Work item =
What you return should match every entry, character for character.

Working data =
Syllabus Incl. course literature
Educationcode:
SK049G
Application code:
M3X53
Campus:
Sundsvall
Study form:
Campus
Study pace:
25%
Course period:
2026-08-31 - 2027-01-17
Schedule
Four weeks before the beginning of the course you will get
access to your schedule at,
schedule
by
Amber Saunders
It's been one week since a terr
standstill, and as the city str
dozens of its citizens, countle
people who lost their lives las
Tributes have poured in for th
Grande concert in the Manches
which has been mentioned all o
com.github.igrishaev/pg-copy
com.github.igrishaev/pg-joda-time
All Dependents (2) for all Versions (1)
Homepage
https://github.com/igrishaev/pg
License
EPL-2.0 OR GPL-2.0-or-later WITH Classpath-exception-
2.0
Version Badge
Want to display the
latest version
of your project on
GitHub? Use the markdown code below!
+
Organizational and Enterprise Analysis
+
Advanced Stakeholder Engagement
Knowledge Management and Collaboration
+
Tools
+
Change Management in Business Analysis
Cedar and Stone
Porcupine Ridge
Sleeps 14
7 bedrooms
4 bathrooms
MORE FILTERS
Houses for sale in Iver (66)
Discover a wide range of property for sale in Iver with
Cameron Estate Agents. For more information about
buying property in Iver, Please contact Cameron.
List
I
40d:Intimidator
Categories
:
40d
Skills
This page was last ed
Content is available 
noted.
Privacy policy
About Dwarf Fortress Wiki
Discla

Completed exercise =
Syllabus Incl. course literature
Educationcode:
SK049G
Application code:
M3X53
Campus:
Sundsvall
Study form:
Campus
Study pace:
25%
Course period:
2026-08-31 - 2027-01-17
Schedule
Four weeks before the beginning of the course you will get
access to your schedule at,
schedule
by
Amber Saunders
It's been one week since a terr
standstill, and as the city str
dozens of its citizens, countle
people who lost their lives las
Tributes have poured in for th
Grande concert in the Manches
which has been mentioned all o
com.github.igrishaev/pg-copy
com.github.igrishaev/pg-joda-time
All Dependents (2) for all Versions (1)
Homepage
https://github.com/igrishaev/pg
License
EPL-2.0 OR GPL-2.0-or-later WITH Classpath-exception-
2.0
Version Badge
Want to display the
latest version
of your project on
GitHub? Use the markdown code below!
+
Organizational and Enterprise Analysis
+
Advanced Stakeholder Engagement
Knowledge Management and Collaboration
+
Tools
+
Change Management in Business Analysis
Cedar and Stone
Porcupine Ridge
Sleeps 14
7 bedrooms
4 bathrooms
MORE FILTERS
Houses for sale in Iver (66)
Discover a wide range of property for sale in Iver with
Cameron Estate Agents. For more information about
buying property in Iver, Please contact Cameron.
List
I
40d:Intimidator
Categories
:
40d
Skills
This page was last ed
Content is available 
noted.
Privacy policy
About Dwarf Fortress Wiki
Discla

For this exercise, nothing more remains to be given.